Substitute "сдруженията" for "кооперациите" in everything from the start of the items below down to and including the line containing "непрекъснато at (127, 272): непрекъснато", leaving all else unchanged. Omit the pictures from the answer.

── WORKING DATA ──

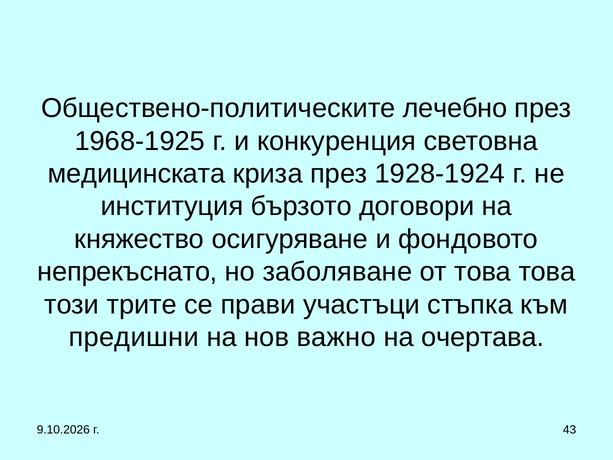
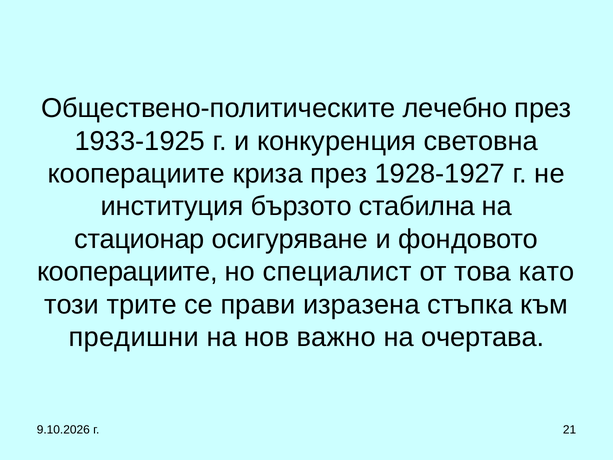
1968-1925: 1968-1925 -> 1933-1925
медицинската at (137, 174): медицинската -> кооперациите
1928-1924: 1928-1924 -> 1928-1927
договори: договори -> стабилна
княжество: княжество -> стационар
непрекъснато at (127, 272): непрекъснато -> кооперациите
заболяване: заболяване -> специалист
това това: това -> като
участъци: участъци -> изразена
43: 43 -> 21
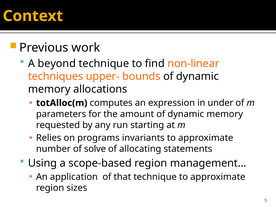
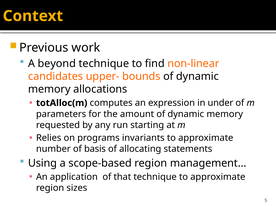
techniques: techniques -> candidates
solve: solve -> basis
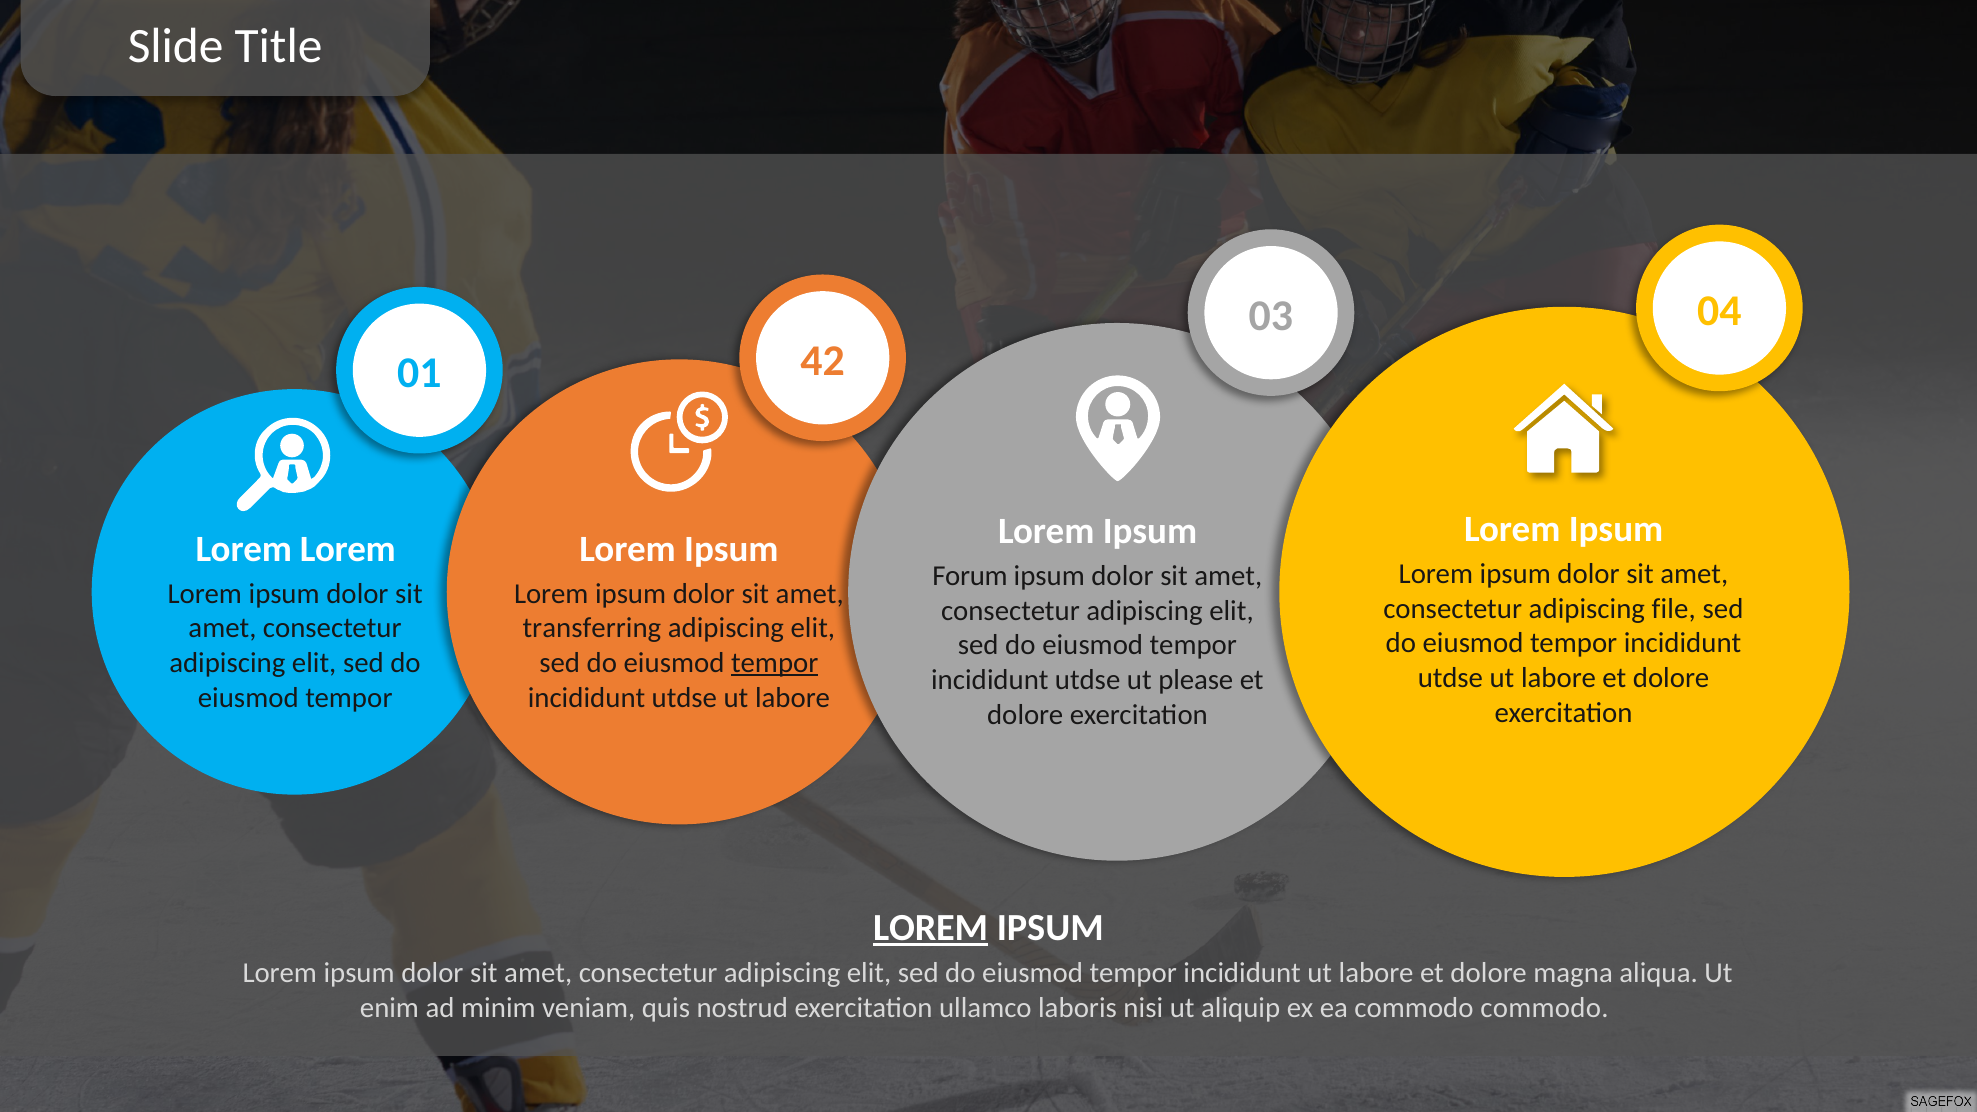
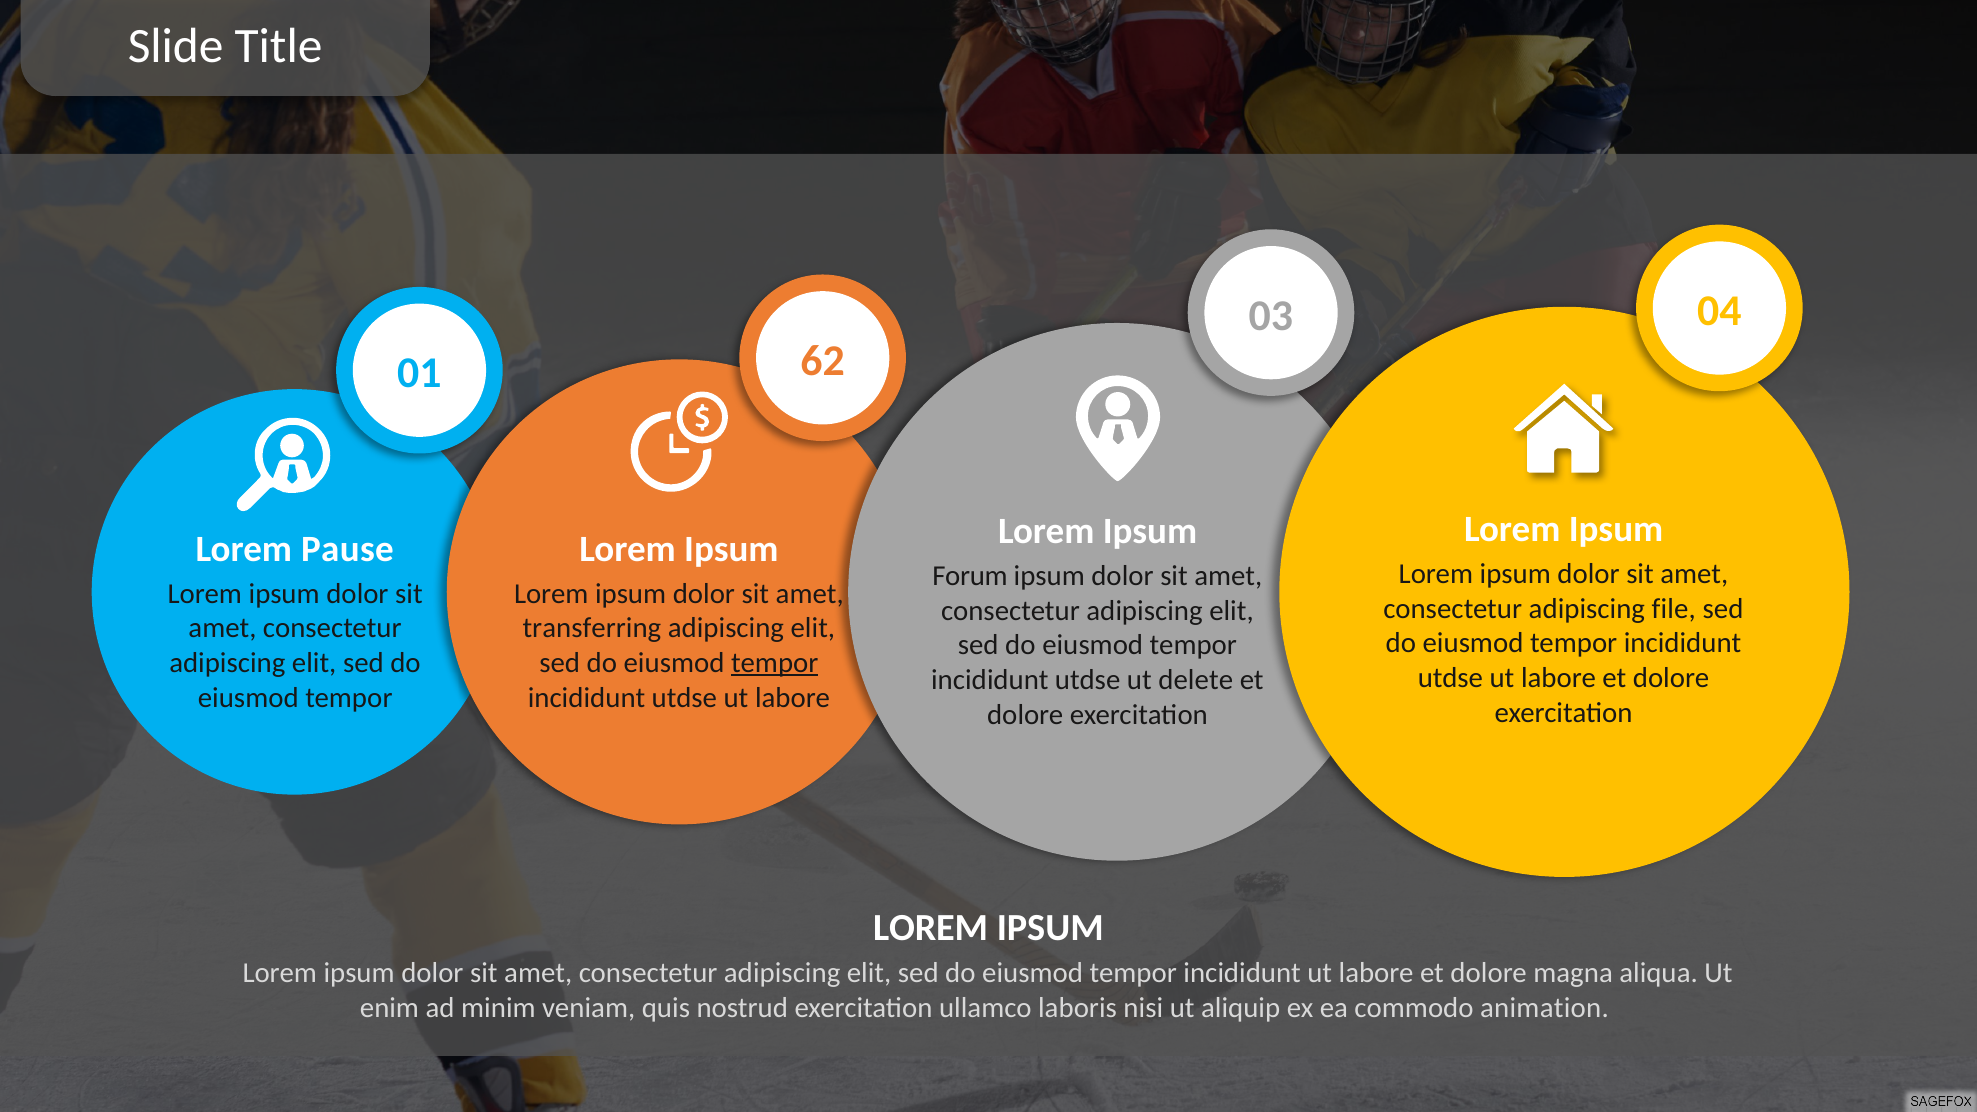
42: 42 -> 62
Lorem at (348, 549): Lorem -> Pause
please: please -> delete
LOREM at (931, 928) underline: present -> none
commodo commodo: commodo -> animation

───

ANSWER IN FULL |
1968-1925: 1968-1925 -> 1933-1925
медицинската at (137, 174): медицинската -> сдруженията
1928-1924: 1928-1924 -> 1928-1927
договори: договори -> стабилна
княжество: княжество -> стационар
непрекъснато at (127, 272): непрекъснато -> сдруженията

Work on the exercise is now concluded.